• TASK
Whenever a picture appears, leave it out while repeating all the other data exactly.

[Collected data entries]

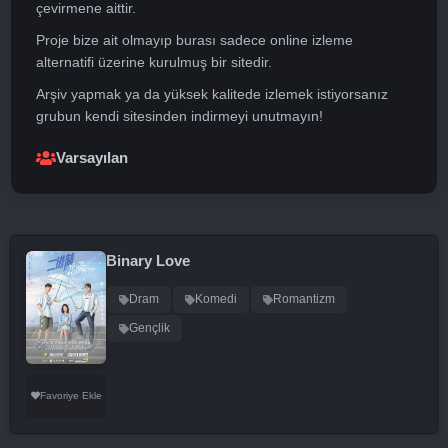
çevirmene aittir.
Proje bize ait olmayıp burası sadece online izleme
alternatifi üzerine kurulmuş bir sitedir.
Arşiv yapmak ya da yüksek kalitede izlemek istiyorsanız
grubun kendi sitesinden indirmeyi unutmayın!
Varsayılan
Binary Love
Dram
Komedi
Romantizm
Gençlik
Favoriye Ekle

• YOUR SOLUTION
çevirmene aittir.
Proje bize ait olmayıp burası sadece online izleme
alternatifi üzerine kurulmuş bir sitedir.
Arşiv yapmak ya da yüksek kalitede izlemek istiyorsanız
grubun kendi sitesinden indirmeyi unutmayın!
Varsayılan
Binary Love
Dram
Komedi
Romantizm
Gençlik
Favoriye Ekle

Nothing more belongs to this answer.